# want to start a planted 55g



## Guest (Jun 16, 2006)

hey everyone

i want to get into plants and such
i have a 55g and tis set up.
there r 2 plecos and 6 cichlids in the tank

lightly planted for now. would like tall plants. or taller plants.
i have a 48" fluorescent single bulb. i also have 2 compact lighting systems. but i have to get differant bulbs.. one of them runs 4 65W bulbs and the other one was 2 65W bulbs. both r 48" set ups. the one with 2 bulbs is set up 50/50 on each bulb. 50/10000K and 50/accentic. i would like to get 6700K bulbs or 5500K bulbs. 

i just need help getting started with the whole co2 thing and all.

please help!

thank you

-Sean


----------



## Guest (Jun 16, 2006)

What kind of cichlids do you have? Some of them will make a salad bar out of any plants you put in there. They also dig, so they would uproot the plants.

I know some semi-safe cichlid friendly plants are anubias and java fern. Both are hard to kill plants. The anubias are said to be distasteful to cichlids, so they don't eat it...even though I've read where people had their anubias ate. I guess it depends on the individual cichlids.

What types do you have?

If you are going with pressurized CO2, I'd use either 3 or 4 65w bulbs. That will be enough light to grow just about anything. I'd check on the cichlid types though before planting the tank. 

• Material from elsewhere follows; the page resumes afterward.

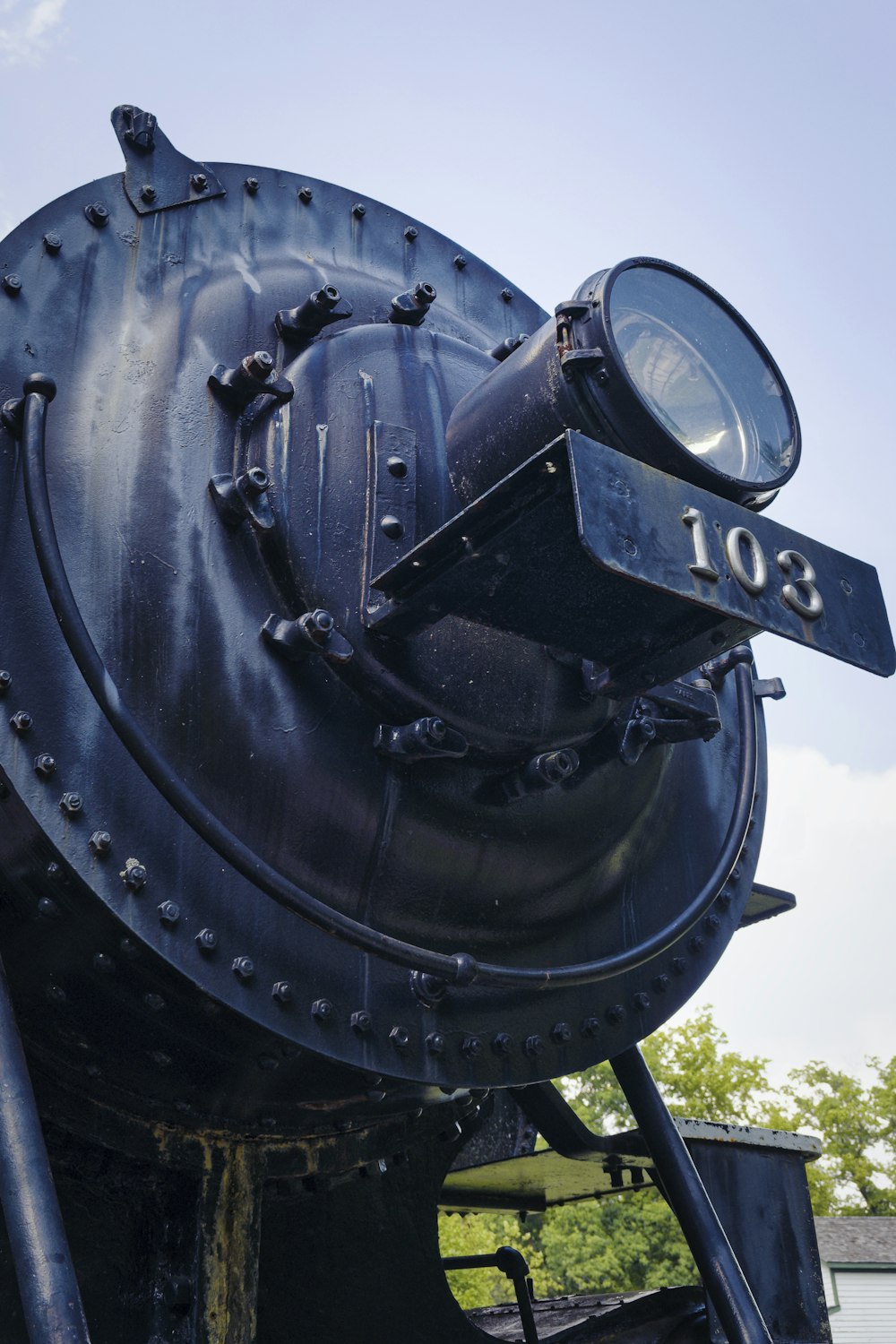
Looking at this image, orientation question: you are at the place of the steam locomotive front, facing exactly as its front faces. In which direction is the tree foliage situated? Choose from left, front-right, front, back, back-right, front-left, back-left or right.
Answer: back-left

6700K bulbs are ideal. I know the range for plants is like 6000K-10000K though. Acitinic and 50/50 bulbs won't do much for your plants, so I wouldn't use those. They are more for SW tanks.


----------



## rcomeau (Apr 23, 2006)

I'm just learning about it myself. This link seems helpful...
http://www.aquatic-plants.org/articles/basics/pages/04_co2.html


----------



## Guest (Jun 17, 2006)

i have 4 african yellow labs, 6 african red zebras, and 2 plecos.


----------



## Guest (Jun 18, 2006)

planted 5 java ferns today.


----------



## Guest (Jun 19, 2006)

I hope you didn't bury the rhizome (stemlike part). It shouldn't be buried because it will rot if you do.

I'd watch the zebras and labs around the java ferns first. Both are omnivorous and may eat your plants. You could also add some anubias. Most fish won't eat them...but some will. It won't hurt to try them.


----------